GREENWICH — The town of Greenwich is seeing another sharp increase in coronavirus cases.

There have been 1,427 diagnosed cases of the coronavirus in town since the beginning of the pandemic — an increase of 60 cases since Wednesday, First Selectman Fred Camillo said Friday evening in an eblast to residents. That’s also an increase of 115 cases since last Friday.

The town Health Department is monitoring more than 100 of the residents as “active cases,” Camillo said. That means contact-tracing efforts are underway to determine more potential exposures.

Greenwich Hospital reported it was treating 17 patients diagnosed with the virus — a decrease of one since Wednesday.

Camillo, who said earlier this week he consider revising the town’s park and beach policy, on Friday announced that nonresidents will not be allowed into Greenwich Point starting Monday.
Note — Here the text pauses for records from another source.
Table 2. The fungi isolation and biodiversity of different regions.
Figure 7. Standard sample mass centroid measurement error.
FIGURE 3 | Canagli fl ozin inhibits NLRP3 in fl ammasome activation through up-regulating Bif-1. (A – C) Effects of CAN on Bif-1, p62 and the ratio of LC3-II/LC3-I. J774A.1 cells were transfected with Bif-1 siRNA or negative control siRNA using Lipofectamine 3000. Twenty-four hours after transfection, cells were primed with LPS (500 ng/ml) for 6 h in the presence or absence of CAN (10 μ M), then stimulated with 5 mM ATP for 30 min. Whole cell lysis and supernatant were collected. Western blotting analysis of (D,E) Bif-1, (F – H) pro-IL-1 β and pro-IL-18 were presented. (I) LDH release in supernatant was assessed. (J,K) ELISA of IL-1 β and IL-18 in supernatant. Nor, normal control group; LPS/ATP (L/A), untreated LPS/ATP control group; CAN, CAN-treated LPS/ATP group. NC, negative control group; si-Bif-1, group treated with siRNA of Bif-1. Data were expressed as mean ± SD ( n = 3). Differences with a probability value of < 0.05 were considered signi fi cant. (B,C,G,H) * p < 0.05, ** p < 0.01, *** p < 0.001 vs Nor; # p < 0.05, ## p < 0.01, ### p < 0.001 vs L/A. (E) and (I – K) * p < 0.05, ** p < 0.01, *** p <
The town will continue to require proof of residency with a 2020 beach pass or ether a driver’s license or a state-issued ID. Guest passes purchased in 2020 will be honored through Dec. 31.

The first selectman urged residents to wear masks and practice social distancing as the rate of infection rises. He also encouraged residents to get a test if they show symptoms of the coronavirus or have been near someone who has tested positive.
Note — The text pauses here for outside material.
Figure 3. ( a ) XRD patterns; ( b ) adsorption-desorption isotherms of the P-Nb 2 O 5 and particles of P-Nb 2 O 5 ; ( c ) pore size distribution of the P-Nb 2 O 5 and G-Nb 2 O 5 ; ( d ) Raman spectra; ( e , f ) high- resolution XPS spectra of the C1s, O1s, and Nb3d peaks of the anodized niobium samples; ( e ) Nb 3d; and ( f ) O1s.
Greenwich Hospital has testing available by appointment. Family Centers Inc. offers a weekly clinic from 4 to 6 p.m. Tuesdays at Wilbur Peck Court.

In his weekly eblast to residents, Camillo said to take precautions for the Thanksgiving holiday.

“As we prepare for the Thanksgiving holiday, we must prepare to celebrate in a much different fashion from years past,” Camillo said. “As the COVID-positive test rates continue to increase, we should heed the advice to gather with those with whom you live and limit gatherings to no more than 10 people. Hopefully, Mother Nature will cooperate and we will be able to bring celebrations outdoors.”

Town Health Director Caroline Baisley last week noted that Halloween gatherings had likely caused a rise in cases.

“We cannot be careful enough, we do not know where or when the next case will be,” Camillo said. “The Perrot Memorial Library had to suspend operations this week after an employee tested positive. On Thursday, the Department of Human Services temporarily closed the Byram Archibald Neighborhood Center after-school program for two weeks because a staff member tested positive.”

Camillo said he did not anticipate closing parks and beaches like he did in March. But he did note in his eblast that there had been “large crowd conditions at Greenwich Point during the past several weekends.” The town has limited parking at Greenwich Point to 750 cars since the summer and Camillo reported that last weekend alone, beach staff had to turn away close to 1,300 vehicles because of either a lack of proof of residency or the parking capacity had already been reached.